# [Required work]
Please name the processor on which the RDF benchmark page below says its benchmark was run.

Benchmarking RDF against MDAnalysis

The algorithms in freud are highly efficient and rely on parallelized C++ code. Below, we show a benchmark of freud.density.RDF against MDAnalysis.analysis.rdf. This benchmark was run on an Intel(R) Core(TM) i3-8100B CPU @ 3.60GHz.

[1]:
import freud
import gsd
import MDAnalysis
import MDAnalysis.analysis.rdf
import multiprocessing as mp
import numpy as np
import matplotlib.pyplot as plt
import timeit
from tqdm import tqdm
[2]:
trajectory_filename = 'data/rdf_benchmark.gsd'
r_max = 5
r_min = 0.1
nbins = 75
[3]:
trajectory = MDAnalysis.coordinates.GSD.GSDReader(trajectory_filename)
topology = MDAnalysis.core.topology.Topology(n_atoms=trajectory[0].n_atoms)
u = MDAnalysis.as_Universe(topology, trajectory_filename)

rdf = MDAnalysis.analysis.rdf.InterRDF(g1=u.atoms, g2=u.atoms,
                                       nbins=nbins,
                                       range=(r_min, r_max)).run()
[4]:
plt.plot(rdf.bins, rdf.rdf)
plt.show()
../../../_images/gettingstarted_examples_examples_Benchmarking_RDF_against_MDAnalysis_4_0.png
[5]:
freud_rdf = freud.density.RDF(bins=nbins, r_max=r_max, r_min=r_min)

# [Exercise data]
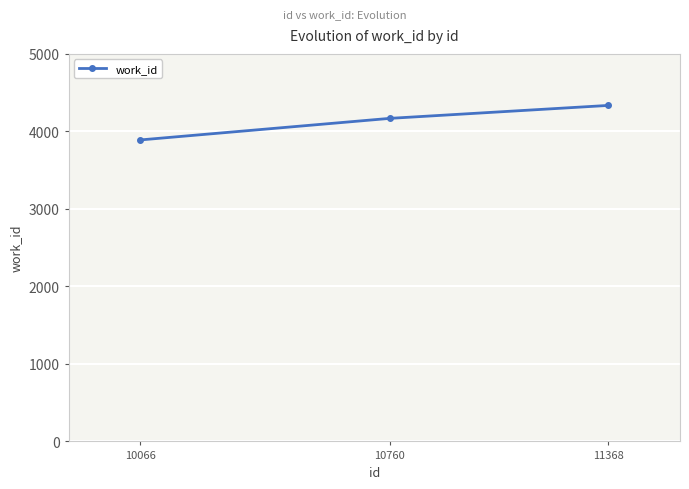

Rank the categories by value from highest to lowest.

11368, 10760, 10066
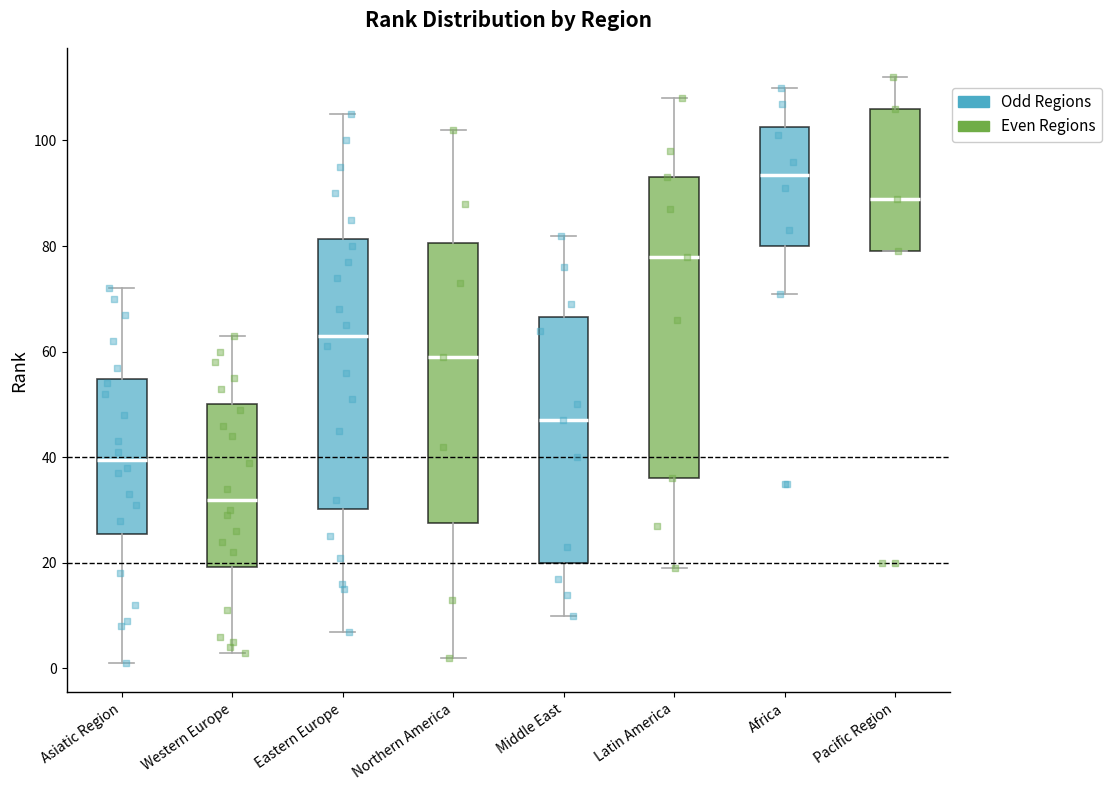

Which box's median line is the highest?

Africa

# [Reply]
An Intel(R) Core(TM) i3-8100B CPU @ 3.60GHz.